> [WHAT YOU HAVE TO DO]
Return nothing but the lines from the one with "0.8352: 0.99 -> 0.976" through the one with "Углеводы, Хлеб ржаной: 12.64 -> 10.02" in the data below, word for word and without pictures.

Change detection data
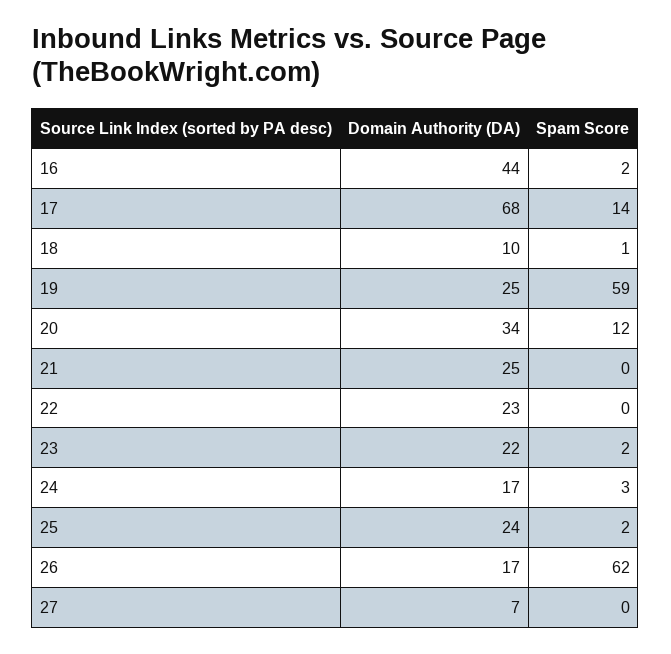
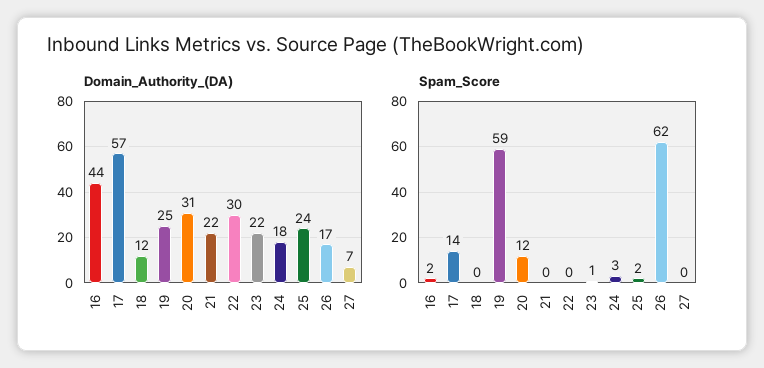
Domain Authority (DA), 17: 68 -> 57
Domain Authority (DA), 18: 10 -> 12
Spam Score, 18: 1 -> 0
Domain Authority (DA), 20: 34 -> 31
Domain Authority (DA), 21: 25 -> 22
Domain Authority (DA), 22: 23 -> 30
Spam Score, 23: 2 -> 1
Domain Authority (DA), 24: 17 -> 18

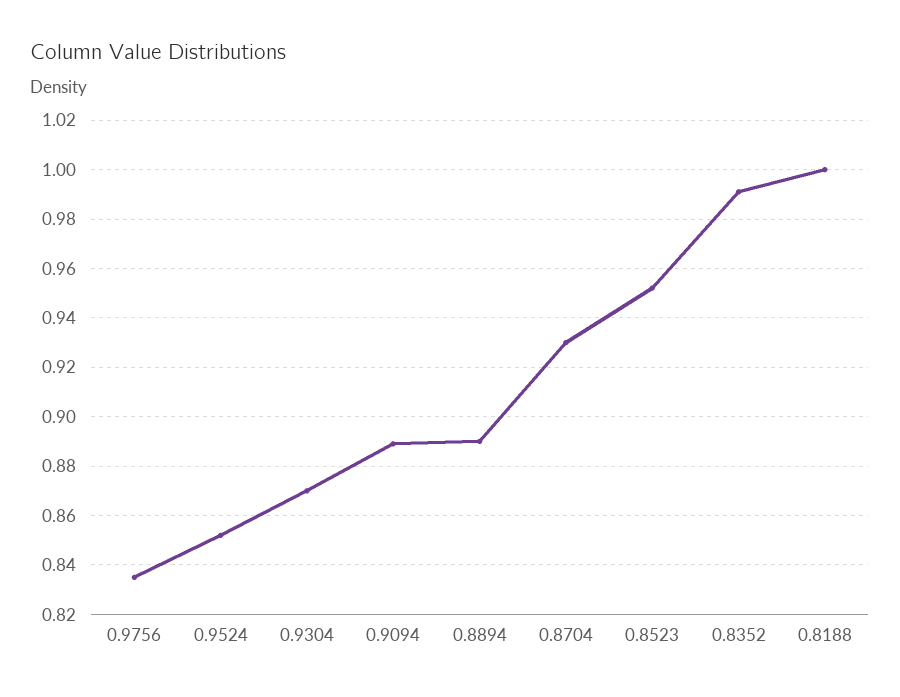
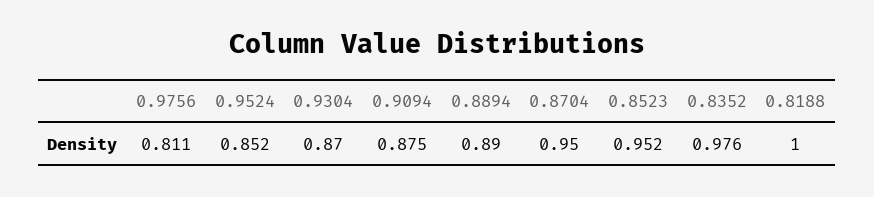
0.9756: 0.835 -> 0.811
0.9094: 0.89 -> 0.875
0.8704: 0.93 -> 0.95
0.8352: 0.99 -> 0.976

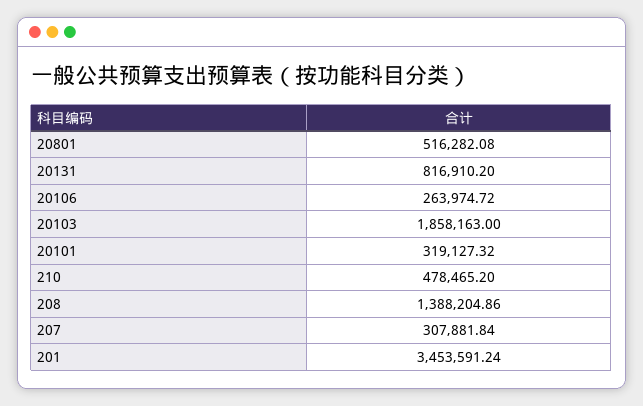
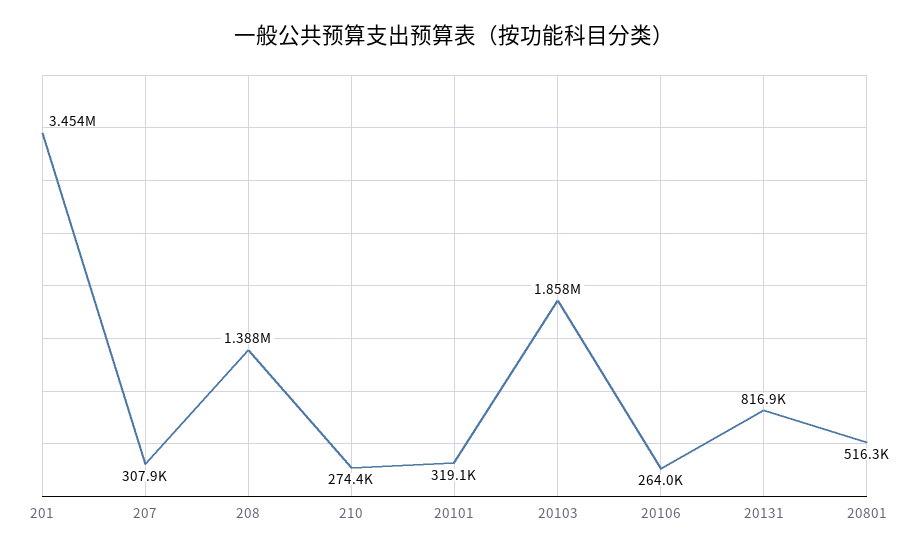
210: 478465.2 -> 274400

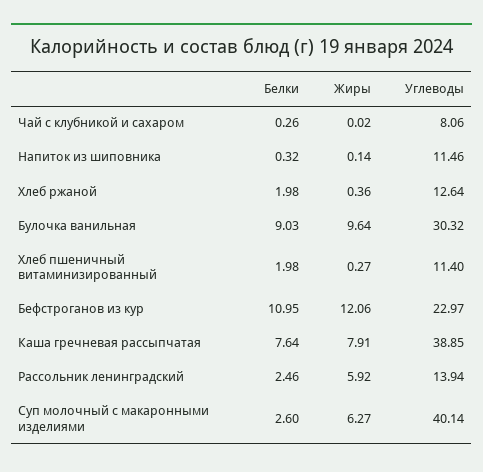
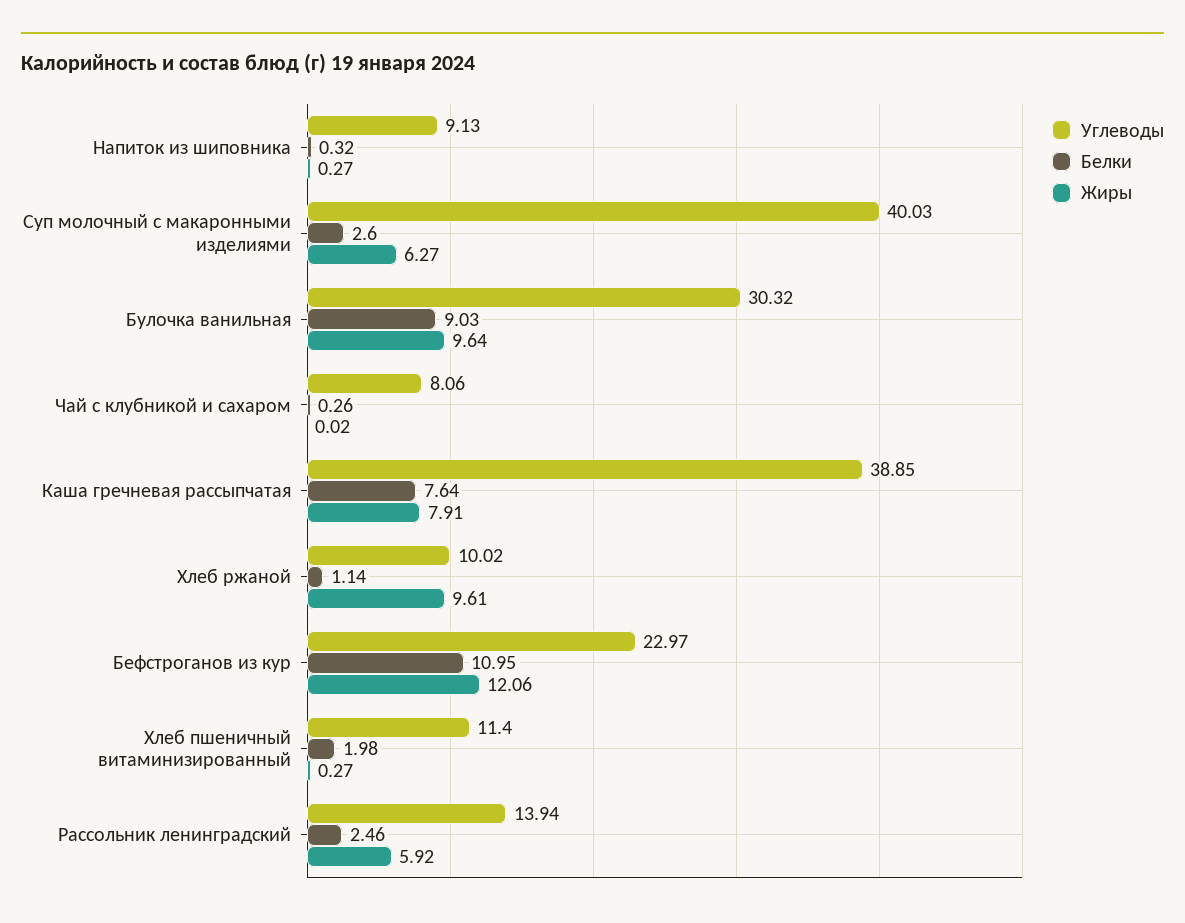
Жиры, Напиток из шиповника: 0.14 -> 0.27
Углеводы, Напиток из шиповника: 11.46 -> 9.13
Белки, Хлеб ржаной: 1.98 -> 1.14
Жиры, Хлеб ржаной: 0.36 -> 9.61
Углеводы, Хлеб ржаной: 12.64 -> 10.02
Углеводы, Суп молочный с макаронными изделиями: 40.14 -> 40.03

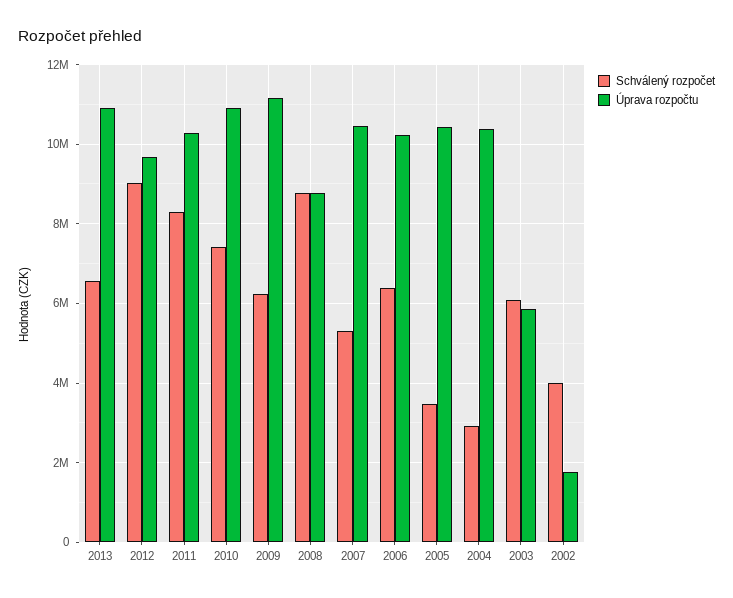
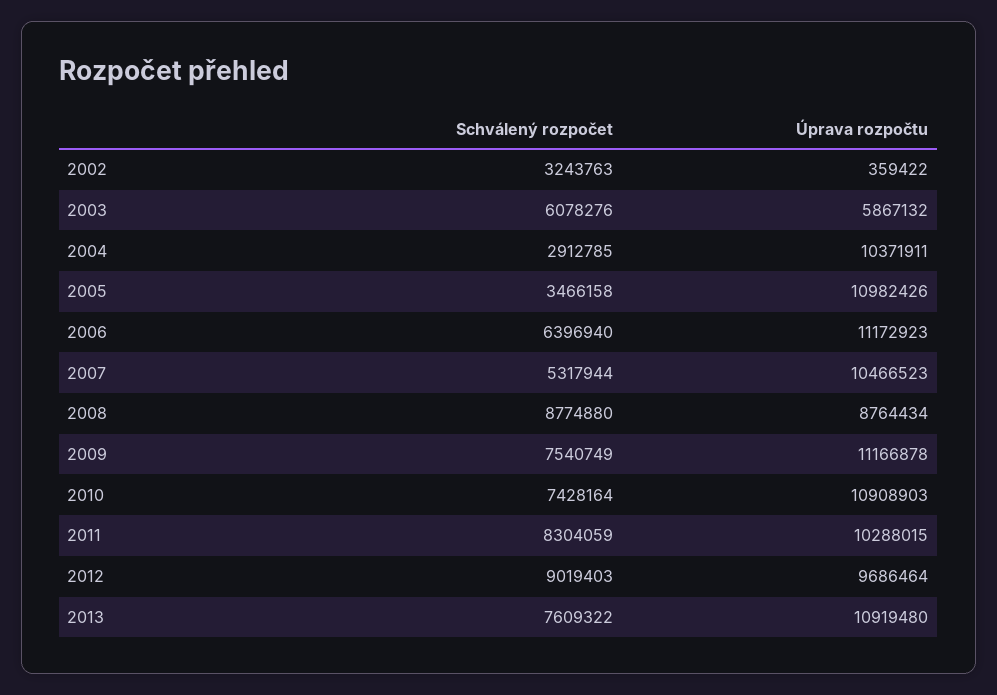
Schválený rozpočet, 2013: 6600000 -> 7609322
Schválený rozpočet, 2009: 6200000 -> 7540749
Úprava rozpočtu, 2006: 10200000 -> 11172923
Úprava rozpočtu, 2005: 10400000 -> 10982426
Schválený rozpočet, 2002: 4000000 -> 3243763
Úprava rozpočtu, 2002: 1800000 -> 359422

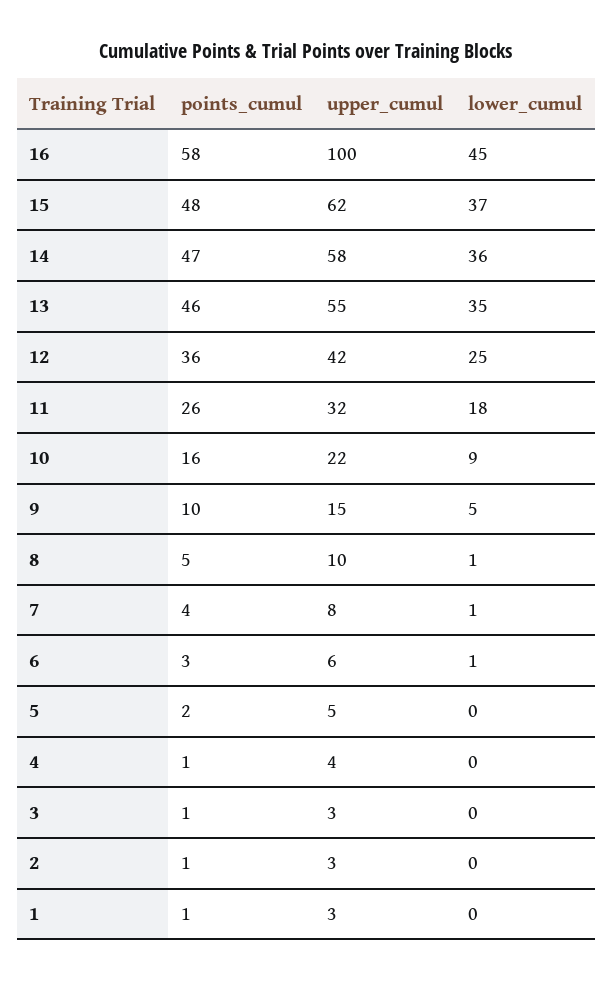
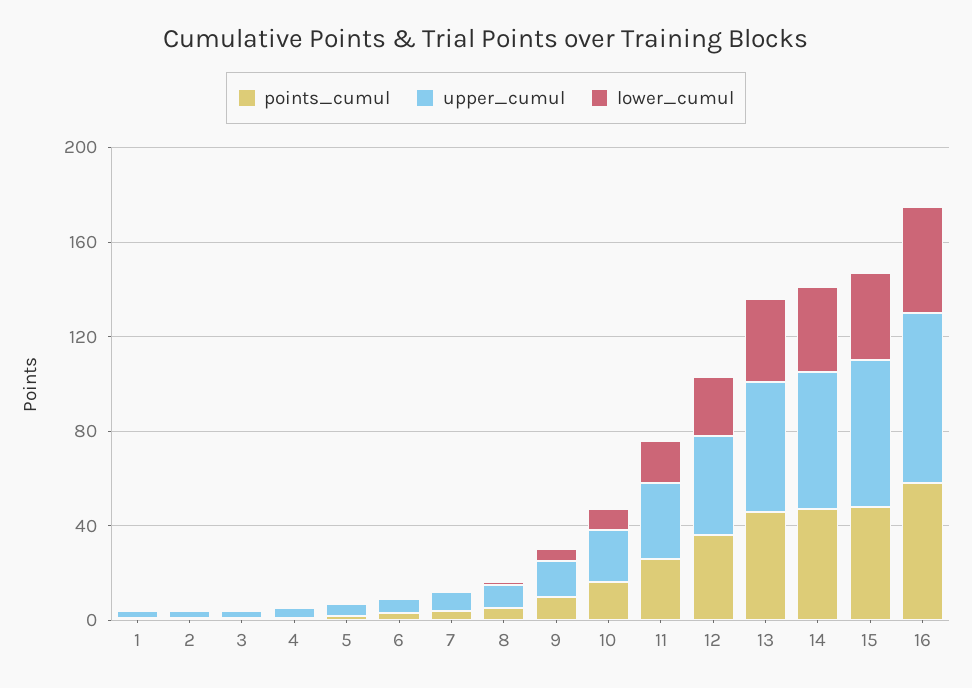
upper_cumul, 16: 100 -> 70

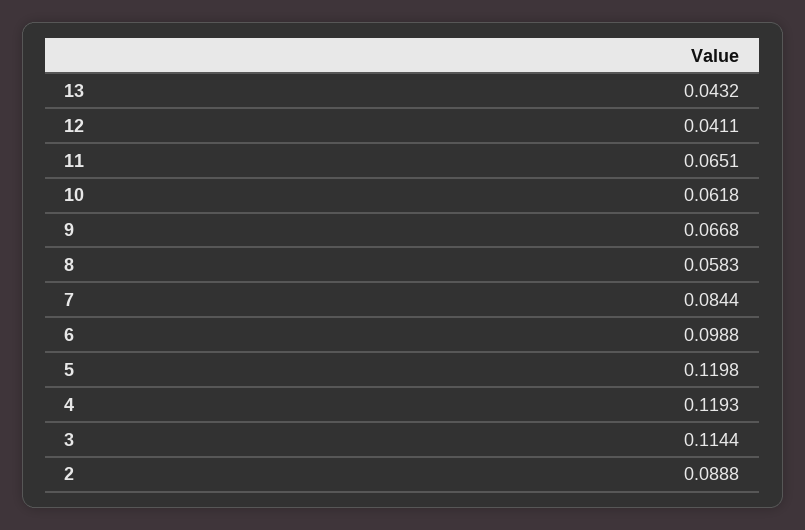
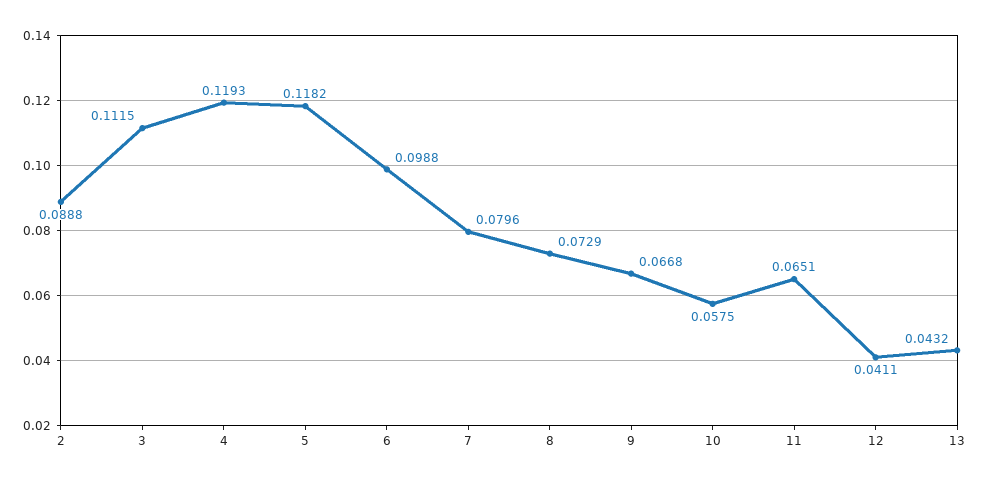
10: 0.0618 -> 0.0575
8: 0.0583 -> 0.0729
7: 0.0844 -> 0.0796
5: 0.1198 -> 0.1182
3: 0.1144 -> 0.1115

> [RESULT OF THE EXERCISE]
0.8352: 0.99 -> 0.976

210: 478465.2 -> 274400

Жиры, Напиток из шиповника: 0.14 -> 0.27
Углеводы, Напиток из шиповника: 11.46 -> 9.13
Белки, Хлеб ржаной: 1.98 -> 1.14
Жиры, Хлеб ржаной: 0.36 -> 9.61
Углеводы, Хлеб ржаной: 12.64 -> 10.02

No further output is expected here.